Terremoto, ambulanti aiutano commercianti sfollati

Sui banchi dei mercati la marce dei negozi inagibili. Solidarietà sulla bancarella di Anva-Confesercenti Modena

MODENA - La merce dei negozianti sfollati sulla bancarelle degli ambulanti del mercato. Non è utopia, ma realtà grazie all'iniziativa Solidarietà sulla bancarella promossa da Anva-Confesercenti. "E’ venuto a mancare un binomio fondamentale che era parte integrante di tutti i comuni del territorio, piccoli e grandi. Ora è giunto il momento di riattivarlo pena la depauperazione delle piccole imprese – fa sapere Anva-Confesercenti  Modena, che spiega così l'iniziativa di sostegno al commercio varata dopo il terremoto – Vogliamo dare una mano ai nostri colleghi negozianti, offrendo la possibilità di vendere la loro merce sui nostri banchi in tutti i comuni modenesi, durante i giorni di mercato".

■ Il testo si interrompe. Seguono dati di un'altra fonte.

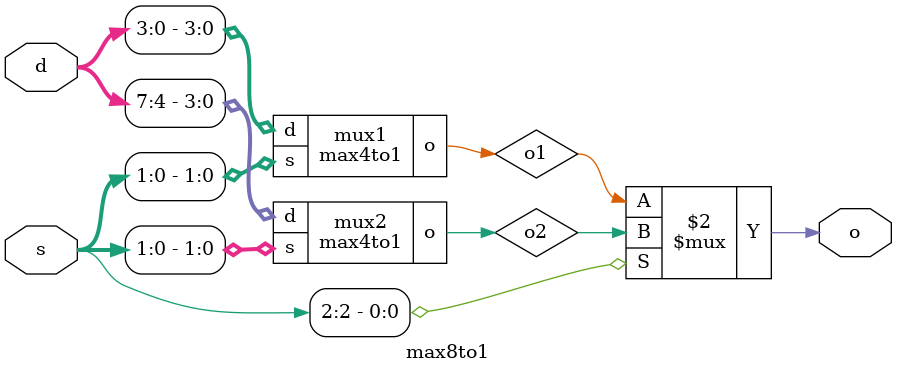
<source format=v>
`timescale 1ns / 1ps
module max4to1(
    input [1:0]s,
    input [3:0]d,
    output o
);

assign o = (((!s[1])&(!s[0]))&(d[0])) | (((!s[1])&(s[0]))&(d[1])) | (((s[1])&(!s[0]))&(d[2]))  | (((s[1])&(s[0]))&(d[3]));

endmodule

module max8to1(
    input [2:0]s,
    input [7:0]d,
    output o
);
wire o1,o2;

max4to1 mux1(.d(d[3:0]),.s(s[1:0]),.o(o1));
max4to1 mux2(.d(d[7:4]),.s(s[1:0]),.o(o2));
assign o=s[2]==1?o2:o1;

endmodule

</source>
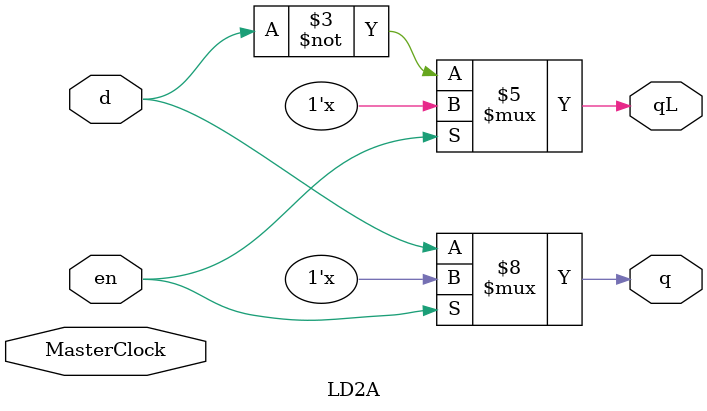
<source format=sv>
/* transparent latch - active low? */

module LD2A
(
    input MasterClock,
    input d,
    input en,
    output reg q,
    output reg qL
);

`ifdef USE_MCLOCK_TIME_LATCH

always @(posedge MasterClock)
begin
    if (~en)
    begin
        q<=d;
        qL<=~d;
    end
end

`else

always @(en or d)
begin
    if (~en)
    begin
        q=d;
        qL=~d;
    end
end

`endif

endmodule

</source>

L’iniziativa promossa da Anva, muove dalla volontà di dare una mano in modo concreto alla ripartenza del commercio in sede fissa. "Conosciamo la situazione nei centri storici dei comuni del territorio modenese colpiti dal sisma. I locali che ospitavano molte attività commerciali, sono inagibili o agibili solo in parte, perché il più delle volte ubicati nelle zone (rosse) in cui per motivi di sicurezza l’accesso è vietato ai cittadini. Di conseguenza gli imprenditori che già erano costretti a fare i conti con la crisi ora si trovano nella situazione di non avere nessuna opportunità di vendita e quindi di riprendere il proprio lavoro".        
"Abbiamo pertanto cercato di trovare una soluzione che permettesse anche ai commercianti in sede fissa oggi ancora chiusi, in qualche modo di vendere i loro prodotti e quindi ripartire. Approfittando dei mercati: che sono ripresi nonostante difficoltà, disagi e trasferimenti forzati dalle piazze abituali". Gli ambulanti che aderiranno all’iniziativa Solidarietà sulla bancarella s’impegneranno, ad esporre (segnalandola appositamente) su parte del proprio banco per venderla (in conto vendita) la merce fornita loro dai vari commercianti impossibilitati a riprendere la normale attività di negozio.